Create CloudWatch metrics or dashboards tracking the ratio of new requests to duplicate requests. A high duplicate rate might indicate retry storms or misconfigured clients. Monitor DynamoDB consumed capacity to ensure your idempotency table isn’t throttling.

Lambda Powertools includes built-in metrics support; it can emit custom metrics about idempotency hits and misses to CloudWatch automatically, providing visibility without manual instrumentation.

Conclusion#

Idempotency is not an optional feature in distributed systems—it’s a foundational requirement. By combining DynamoDB’s conditional writes, TTL for automatic cleanup, and AWS Lambda Powertools for simplified implementation, you can build robust idempotent Lambda functions that handle retries gracefully without corrupting state or charging customers twice.

The pattern is straightforward: generate or extract an idempotency key from the request, attempt to claim it in DynamoDB with a conditional write, and either proceed with business logic or return the cached result. DynamoDB’s strong consistency guarantees and TTL capabilities make it ideal for this workload, and Lambda Powertools eliminates boilerplate.

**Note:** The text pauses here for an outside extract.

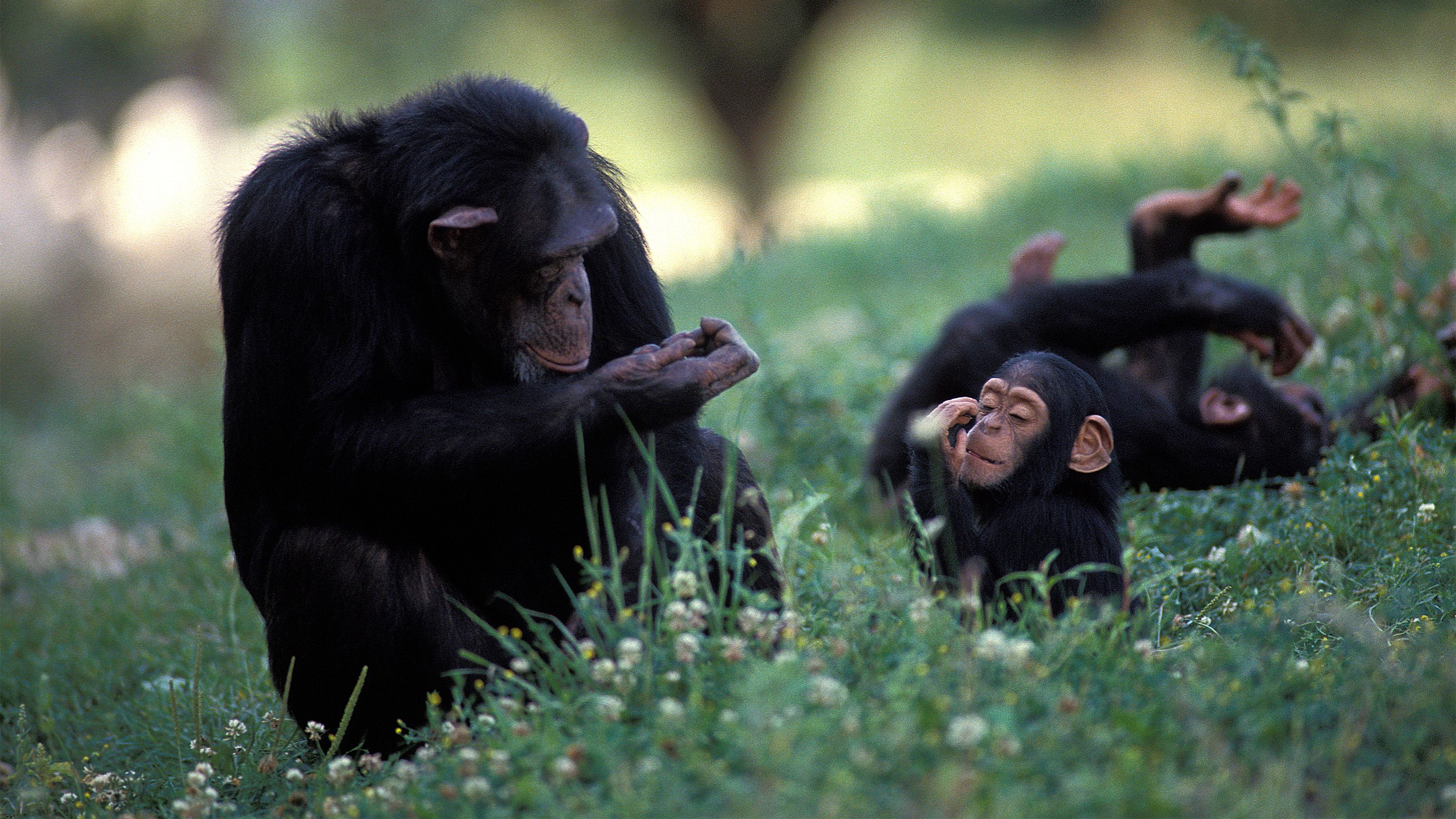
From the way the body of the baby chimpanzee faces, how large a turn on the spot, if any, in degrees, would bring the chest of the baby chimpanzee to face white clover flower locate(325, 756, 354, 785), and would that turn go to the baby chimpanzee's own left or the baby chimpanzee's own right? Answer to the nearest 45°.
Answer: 0° — it already faces it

As you design serverless applications, treat idempotency not as an afterthought but as a core architectural concern from the start. Determine how each Lambda function will generate its idempotency key, establish the appropriate TTL window for your use case, and choose whether to implement idempotency manually or via Lambda Powertools. Your systems will be more resilient, your data more consistent, and your customers more confident in the reliability of your service.